“I’ve just realized. It’s not exactly the same, but the thing I saw shooting up above your world, Karellen, was very much like this. Was that part of the Overmind? I suppose you hid the truth from me so that I would have no preconceived ideas — so that I’d be an unbiased observer. I wish I knew what your cameras were showing you now, to compare it with what my mind imagines I’m seeing!

“Is this how it talks to you, Karellen, in colours and shapes like these? I’ve remembered the control screens on your ship and the patterns that went across them, speaking to you in some visual language which your eyes could read.

“Now it looks exactly like the curtains of the aurora, dancing and flickering across the stars. Why, that’s what it really is, I’m sure — a great auroral storm. The whole landscape is lit up — it’s brighter than day — reds and golds and greens are chasing each other across the sky — oh, it’s beyond words, it doesn’t seem fair that I’m the only one to see it — I never thought such colours—

“The storm’s dying down, but the great misty network is still there. I think that aurora was only a by-product of whatever energies are being released up there on the frontier of space.

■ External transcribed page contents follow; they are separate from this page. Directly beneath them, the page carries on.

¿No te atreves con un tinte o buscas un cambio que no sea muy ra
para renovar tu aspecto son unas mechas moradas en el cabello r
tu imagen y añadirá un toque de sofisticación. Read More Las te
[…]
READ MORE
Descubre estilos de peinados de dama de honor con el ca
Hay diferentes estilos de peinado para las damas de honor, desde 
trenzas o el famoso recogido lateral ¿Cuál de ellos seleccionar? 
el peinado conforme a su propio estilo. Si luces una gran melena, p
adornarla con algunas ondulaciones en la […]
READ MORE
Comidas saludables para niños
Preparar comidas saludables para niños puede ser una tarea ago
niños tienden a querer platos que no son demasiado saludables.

“Just a minute: I’ve noticed something else. My weight’s decreasing. What does that mean? I’ve dropped a pencil — it’s falling slowly. Something’s happened to gravity — there’s a great wind coming up — I can see the trees tossing their branches down there in the valley.

“Of course — the atmosphere’s escaping. Sticks and stones are rising into the sky, almost as if the Earth itself is trying to follow them out into space. There’s a great cloud of dust, whipped up by the gale. It’s becoming hard to see. perhaps It will clear in a moment.

“Yes — that’s better. Everything movable has been stripped away — the dust clouds have vanished. I wonder how long this building will stand? And it’s getting hard to breathe — I must try and talk more slowly.

“I can see clearly again. That great burning column is still there, but it’s constricting, narrowing — it looks like the funnel of a tornado, about to retract into the clouds. And — oh, this is hard to describe, but just then I felt a great wave of emotion sweep over me. It wasn’t joy or sorrow; it was a sense of fulfillment, achievement. Did I imagine it? Or did it come from outside? I don’t know.

“And now — this can’t be all imagination — the world feels empty. Utterly empty. It’s like listening to a radio set that’s suddenly gone dead. And the sky is clear again — the misty web has gone. What world will it go to next, Karellen? And will you be there to serve it still?

“Strange: everything around me is unaltered. I don’t know why, but somehow I’d thought that—” Jan stopped. For a moment he struggled for words, then closed his eyes in an effort to regain control. There was no room for fear or panic now: he had a duty to perform — a duty to Man, and a duty to Karellen. Slowly at first, like a man awaking from a dream, he began to speak.